Transitional Uncertainty with Layered Intermediate Predictions
Ryan Benkert, Mohit Prabhushankar, Ghassan AlRegib
TL;DR
This work tackles the challenge of reliable single-pass uncertainty estimation by examining why output-distance preservation can hinder the learning objective. It introduces Transitional Uncertainty with Layered Intermediate Predictions (TULIP), which employs transitional feature preservation across intermediate representations and a combination head to produce uncertainty scores in one forward pass. The authors provide theoretical insight into when distance preservation helps and demonstrate a practical, scalable method that matches or surpasses existing single-pass estimators on CIFAR, medical CT data, and ImageNet, especially under architectural complexity and class imbalance. The approach offers a pragmatic alternative to ensembles, improving uncertainty estimates without the computational burden of multiple forward passes, and shows promise for deployment in real-world scenarios with diverse data modalities.
Abstract
In this paper, we discuss feature engineering for single-pass uncertainty estimation.

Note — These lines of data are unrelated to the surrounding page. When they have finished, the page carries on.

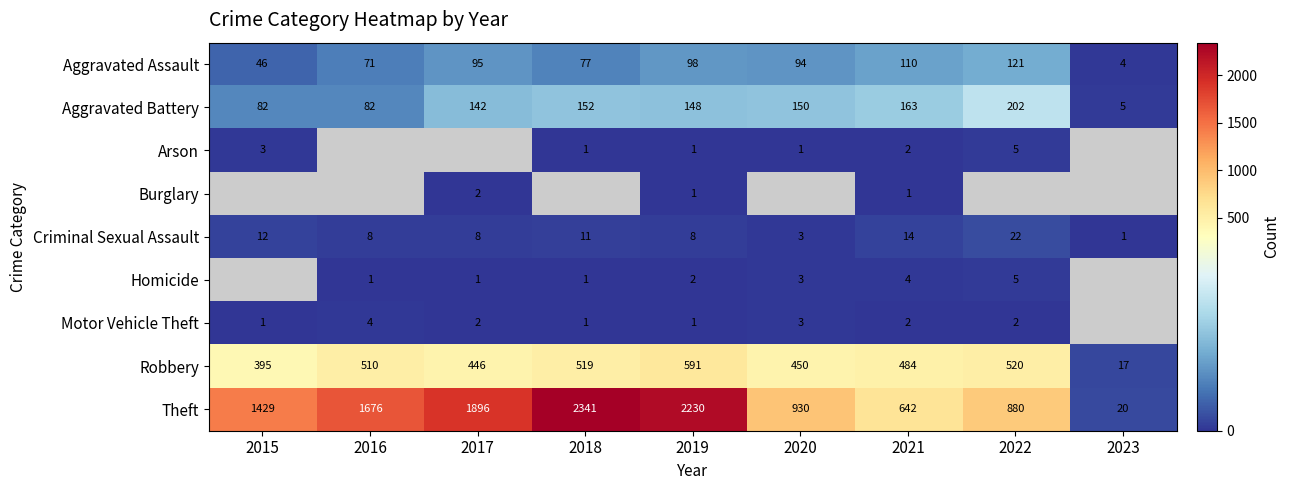

Is the value of Robbery at 2021 greater than the value of Arson at 2021?

Yes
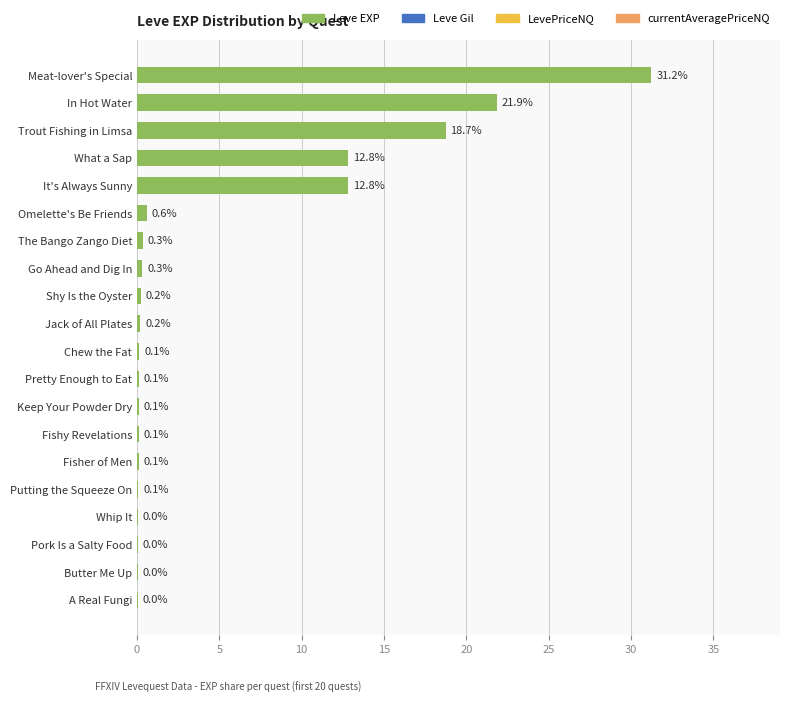

The chart shows a value of 3.4 at What a Sap. True or false?

False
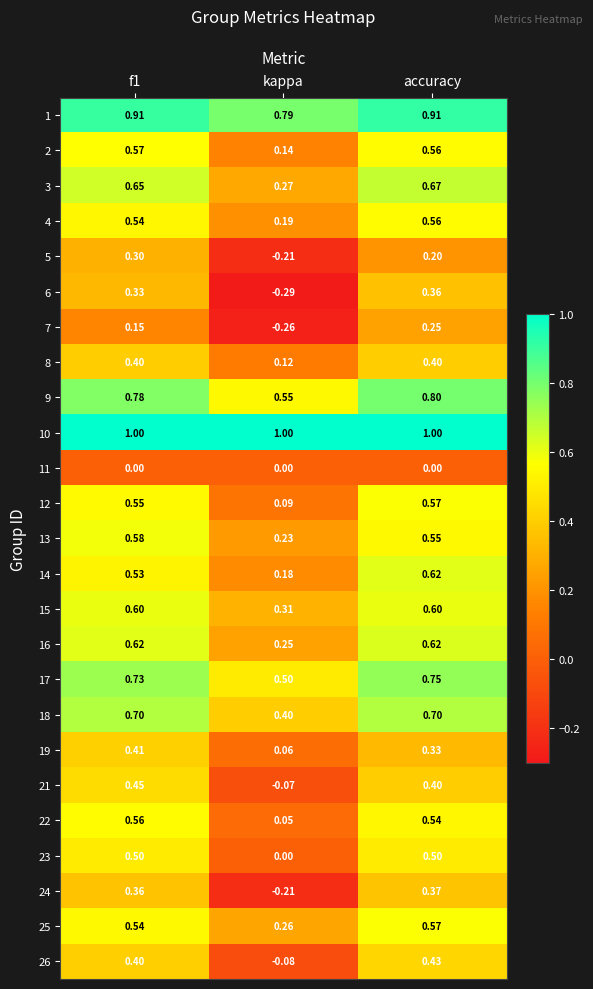

At which category is the sum across all series the highest?

accuracy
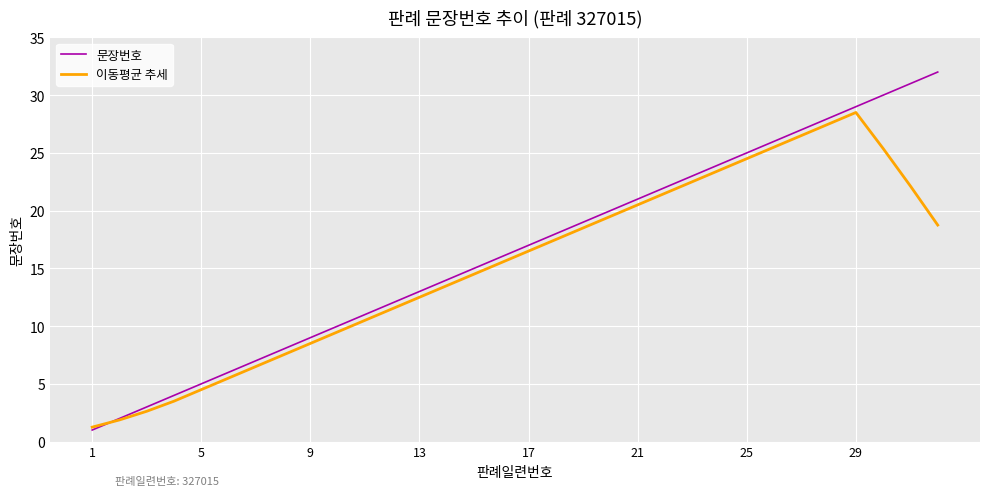

What is the lowest value of the 문장번호 series?

1.0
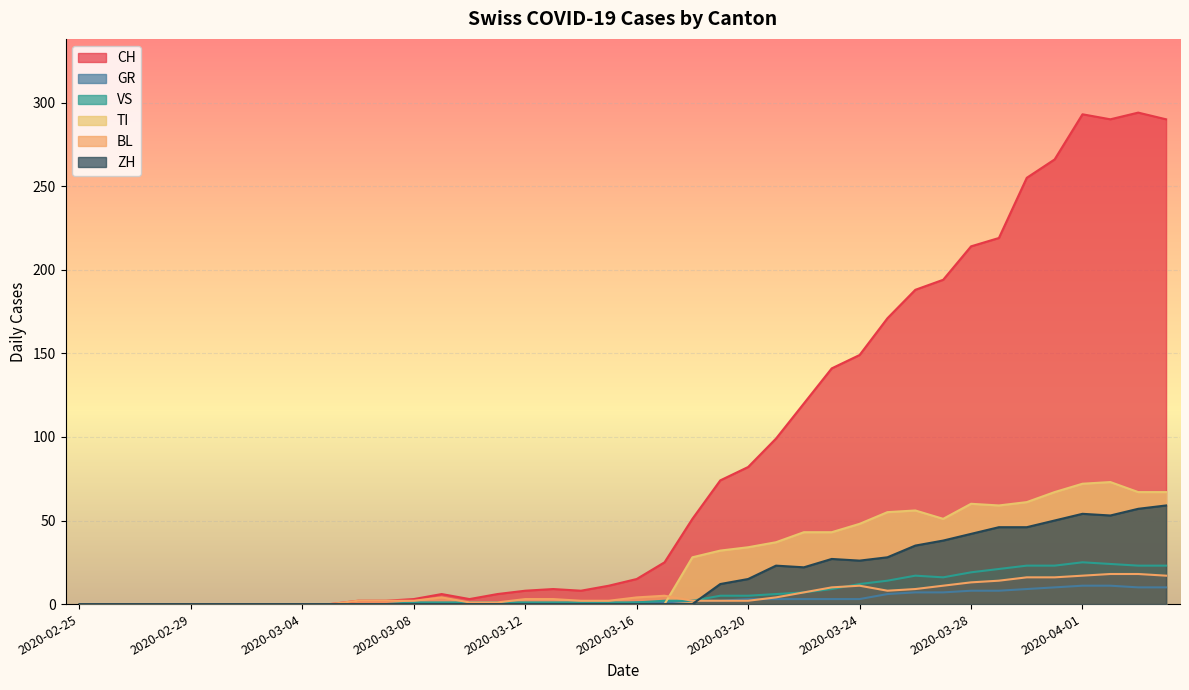

Reading left to right, extract all data points from this chart.

CH: 0	0	0	0	0	0	0	0	0	0	2	2	3	6	3	6	8	9	8	11	15	25	51	74	82	99	120	141	149	171	188	194	214	219	255	266	293	290	294	290
GR: 0	0	0	0	0	0	0	0	0	0	0	0	0	0	0	0	0	0	0	0	1	1	2	2	3	3	3	3	3	6	7	7	8	8	9	10	11	11	10	10
VS: 0	0	0	0	0	0	0	0	0	0	0	0	1	1	1	1	1	1	1	1	1	2	2	5	5	6	7	9	12	14	17	16	19	21	23	23	25	24	23	23
TI: 0	0	0	0	0	0	0	0	0	0	0	0	0	0	0	0	0	0	0	0	0	0	28	32	34	37	43	43	48	55	56	51	60	59	61	67	72	73	67	67
BL: 0	0	0	0	0	0	0	0	0	0	2	2	2	4	1	1	3	3	2	2	4	5	2	2	2	4	7	10	11	8	9	11	13	14	16	16	17	18	18	17
ZH: 0	0	0	0	0	0	0	0	0	0	0	0	0	0	0	0	0	0	0	0	0	0	0	12	15	23	22	27	26	28	35	38	42	46	46	50	54	53	57	59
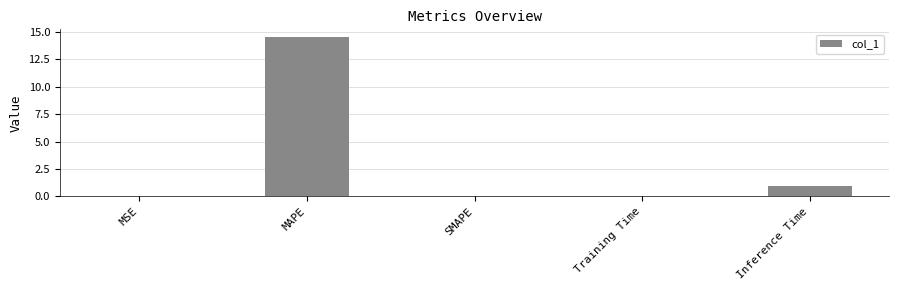

At which category does the chart reach its peak across all series?

MAPE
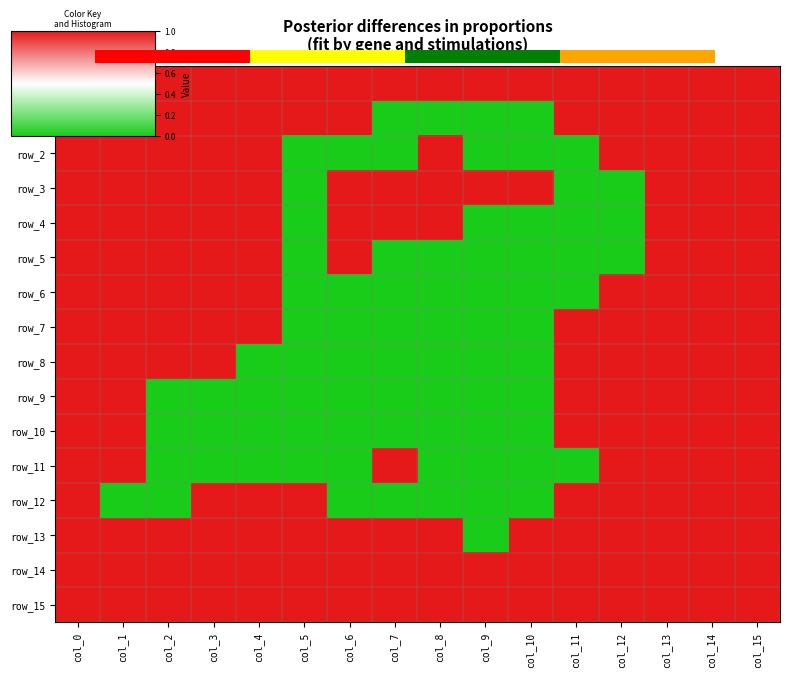

At col_1, list the series in order from largest to smallest.

row_0, row_1, row_2, row_3, row_4, row_5, row_6, row_7, row_8, row_9, row_10, row_11, row_13, row_14, row_15, row_12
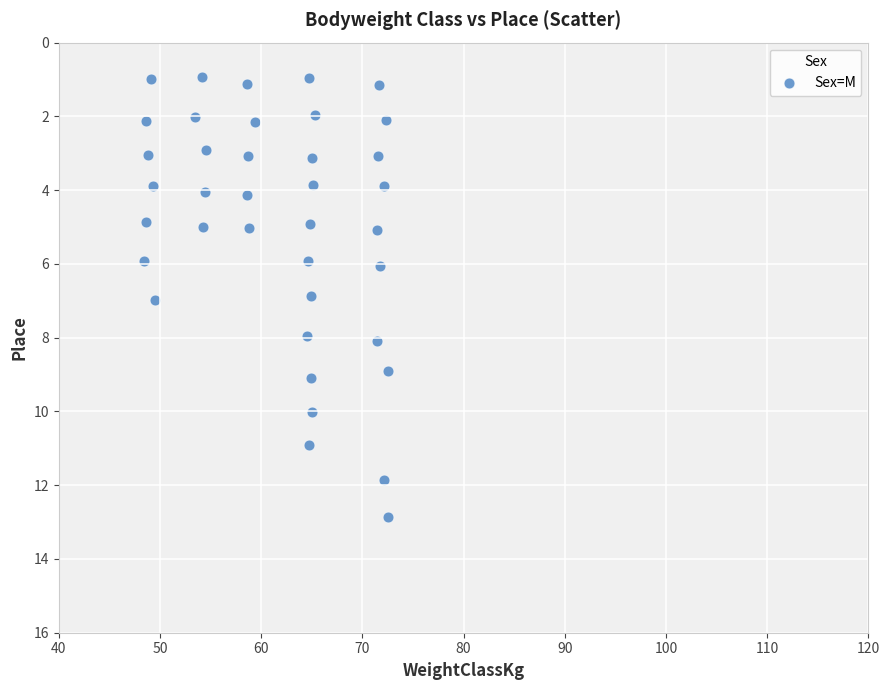

What is the range of Y values (max minus min)?

11.9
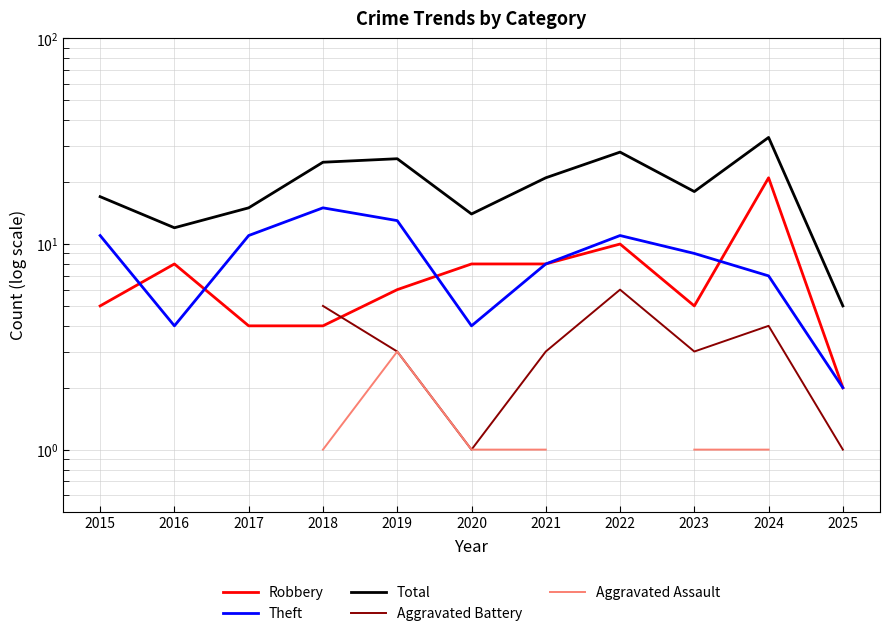

Is the value of Robbery at 2025 greater than the value of Theft at 2021?

No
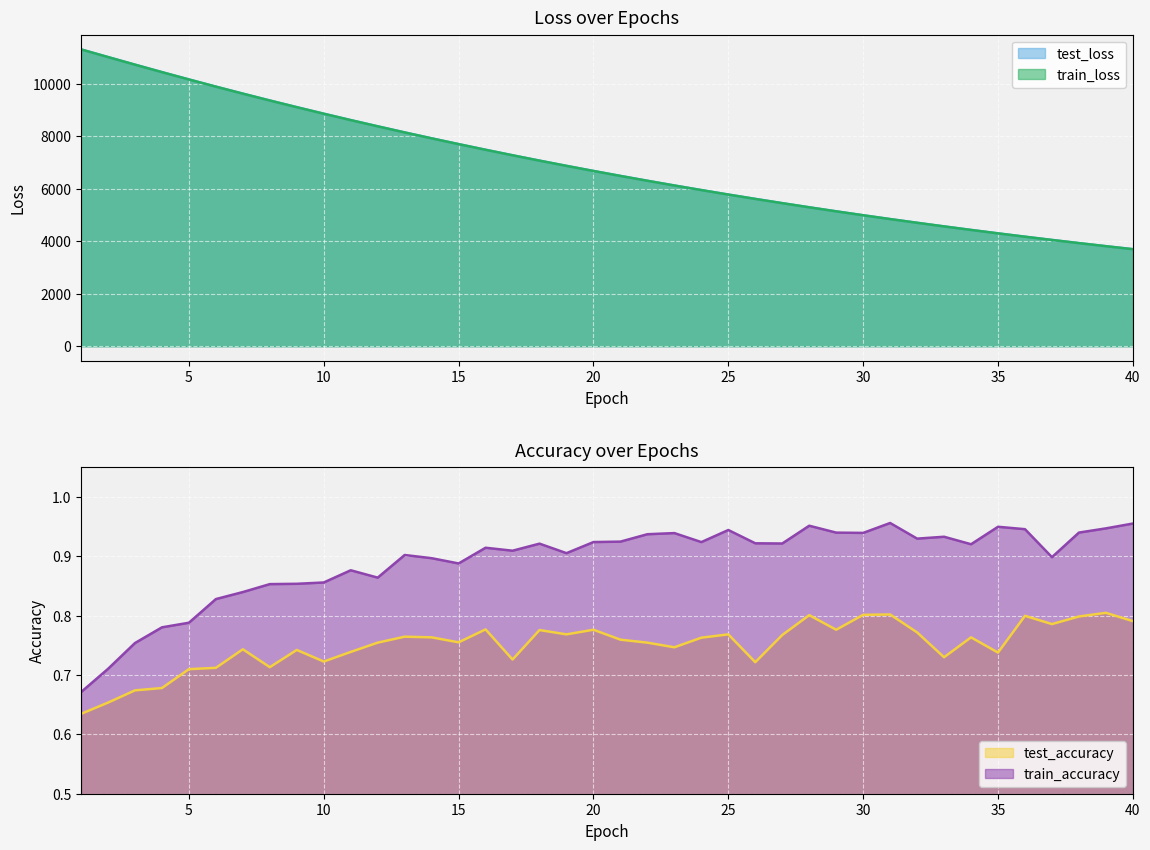

At which label is train_loss closest to 7499?

16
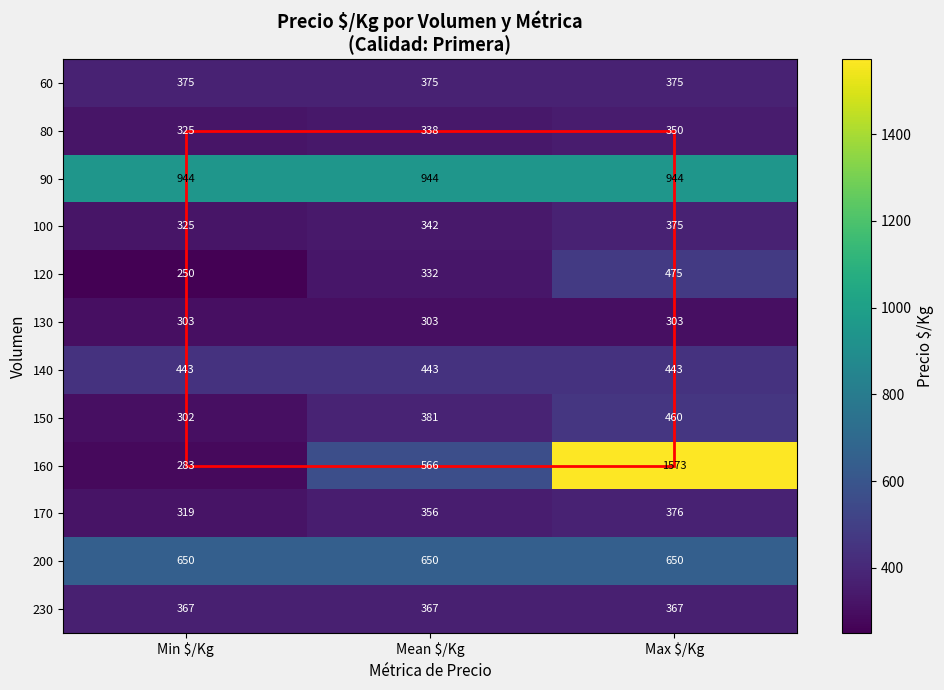

True or false: 80 has a value of 529 at Min $/Kg.

False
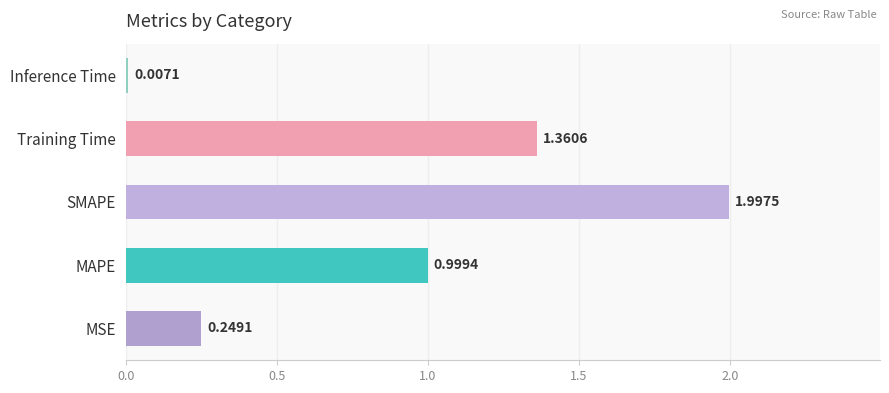

At which label is the value closest to 1?

MAPE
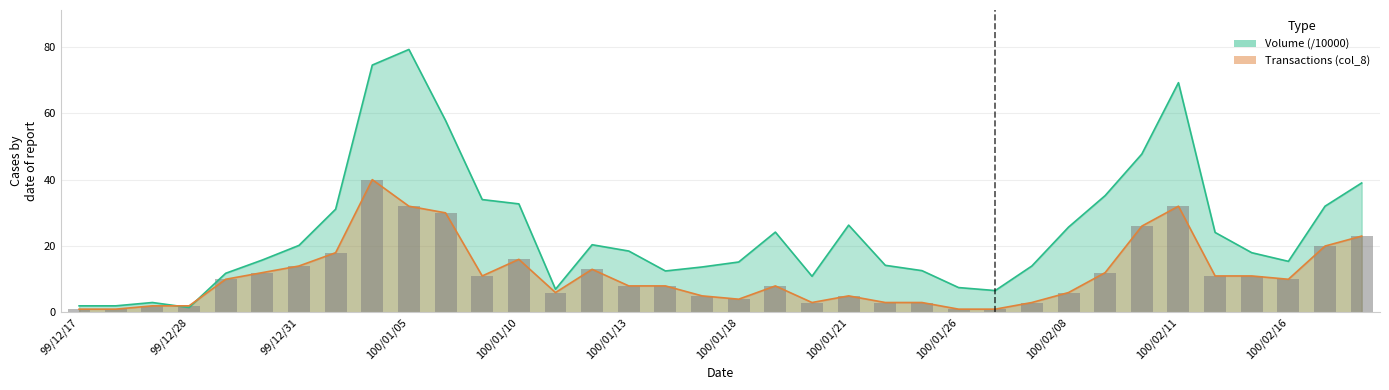

What is the spread (max minus min) of values at 100/01/13?

10.5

For accurate uncertainty estimates, neural networks must extract differences in the feature space that quantify uncertainty. This could be achieved by current single-pass approaches that maintain feature distances between data points as they traverse the network. While initial results are promising, maintaining feature distances within the network representations frequently inhibits information compression and opposes the learning objective. We study this effect theoretically and empirically to arrive at a simple conclusion: preserving feature distances in the output is beneficial when the preserved features contribute to learning the label distribution and act in opposition otherwise. We then propose Transitional Uncertainty with Layered Intermediate Predictions (TULIP) as a simple approach to address the shortcomings of current single-pass estimators. Specifically, we implement feature preservation by extracting features from intermediate representations before information is collapsed by subsequent layers. We refer to the underlying preservation mechanism as transitional feature preservation. We show that TULIP matches or outperforms current single-pass methods on standard benchmarks and in practical settings where these methods are less reliable (imbalances, complex architectures, medical modalities).